--- Data in this exercise Enclosed Below ---

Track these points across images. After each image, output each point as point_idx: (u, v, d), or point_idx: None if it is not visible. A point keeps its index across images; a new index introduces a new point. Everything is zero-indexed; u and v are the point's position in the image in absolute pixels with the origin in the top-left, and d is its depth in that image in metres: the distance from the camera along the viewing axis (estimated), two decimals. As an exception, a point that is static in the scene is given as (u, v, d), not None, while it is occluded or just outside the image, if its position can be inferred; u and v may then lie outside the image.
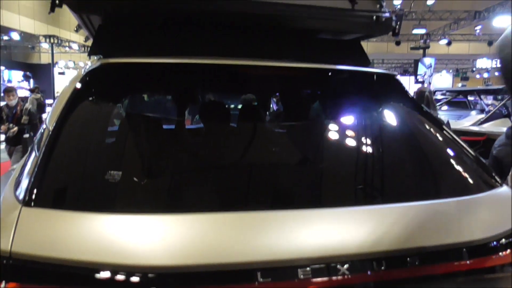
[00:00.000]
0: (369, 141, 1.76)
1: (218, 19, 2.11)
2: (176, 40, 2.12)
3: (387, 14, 2.28)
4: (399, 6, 19.15)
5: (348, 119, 1.92)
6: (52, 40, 17.14)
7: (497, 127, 7.06)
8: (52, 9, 1.93)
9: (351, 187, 1.56)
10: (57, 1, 1.87)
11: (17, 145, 6.34)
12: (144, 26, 2.11)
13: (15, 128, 6.27)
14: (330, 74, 2.07)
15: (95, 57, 2.02)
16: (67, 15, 23.62)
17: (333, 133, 1.87)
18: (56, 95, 18.42)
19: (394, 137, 1.83)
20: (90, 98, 1.64)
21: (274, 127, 2.21)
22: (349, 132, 1.86)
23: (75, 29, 17.36)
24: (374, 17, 2.23)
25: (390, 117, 1.96)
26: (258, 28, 2.23)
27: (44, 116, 14.70)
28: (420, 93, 4.81)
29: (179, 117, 2.25)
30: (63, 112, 1.49)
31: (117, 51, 1.89)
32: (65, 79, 22.57)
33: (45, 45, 20.20)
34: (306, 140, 1.84)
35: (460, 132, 7.06)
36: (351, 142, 1.80)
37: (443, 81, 32.81)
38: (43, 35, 18.60)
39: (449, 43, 22.73)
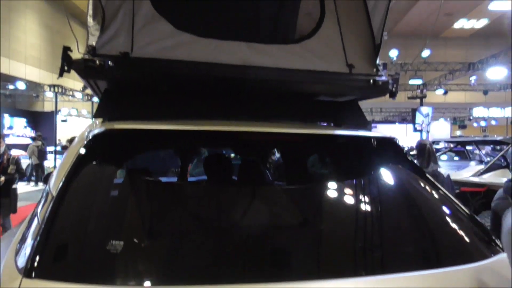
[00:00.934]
0: (368, 207, 1.77)
1: (221, 84, 2.18)
2: (180, 104, 2.18)
3: (384, 78, 2.36)
4: (395, 58, 19.74)
5: (348, 184, 1.93)
6: (56, 90, 17.51)
7: (497, 178, 7.07)
8: (60, 74, 2.00)
9: (353, 256, 1.55)
10: (65, 67, 1.95)
11: (4, 197, 5.82)
12: (149, 90, 2.17)
13: (2, 178, 5.77)
14: (329, 139, 2.11)
15: (100, 119, 2.07)
16: (72, 64, 24.19)
17: (334, 197, 1.88)
18: (57, 142, 18.56)
19: (393, 202, 1.84)
20: (94, 164, 1.66)
21: (275, 188, 2.22)
22: (350, 197, 1.87)
23: (81, 89, 17.79)
24: (371, 81, 2.31)
25: (389, 182, 1.97)
26: (259, 91, 2.30)
27: (45, 163, 14.78)
28: (420, 146, 4.85)
29: (181, 178, 2.28)
30: (67, 179, 1.51)
31: (122, 115, 1.94)
32: (67, 126, 22.84)
33: (49, 94, 20.60)
34: (306, 205, 1.84)
35: (460, 183, 7.06)
36: (351, 208, 1.80)
37: (441, 129, 33.10)
38: (48, 85, 19.04)
39: (445, 93, 23.21)
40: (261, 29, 2.65)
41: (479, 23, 23.93)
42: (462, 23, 23.95)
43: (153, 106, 2.14)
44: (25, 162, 16.12)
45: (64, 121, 23.31)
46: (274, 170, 2.87)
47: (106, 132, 1.74)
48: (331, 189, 1.92)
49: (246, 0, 2.53)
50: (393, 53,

--- End of Enclosed Data in this exercise ---

There is a line with "15: (95, 57, 2.02)" and a line with "29: (179, 117, 2.25)" above. Copy exactly those two lines and all lines between them, with nothing else.

Response to the exercise:
15: (95, 57, 2.02)
16: (67, 15, 23.62)
17: (333, 133, 1.87)
18: (56, 95, 18.42)
19: (394, 137, 1.83)
20: (90, 98, 1.64)
21: (274, 127, 2.21)
22: (349, 132, 1.86)
23: (75, 29, 17.36)
24: (374, 17, 2.23)
25: (390, 117, 1.96)
26: (258, 28, 2.23)
27: (44, 116, 14.70)
28: (420, 93, 4.81)
29: (179, 117, 2.25)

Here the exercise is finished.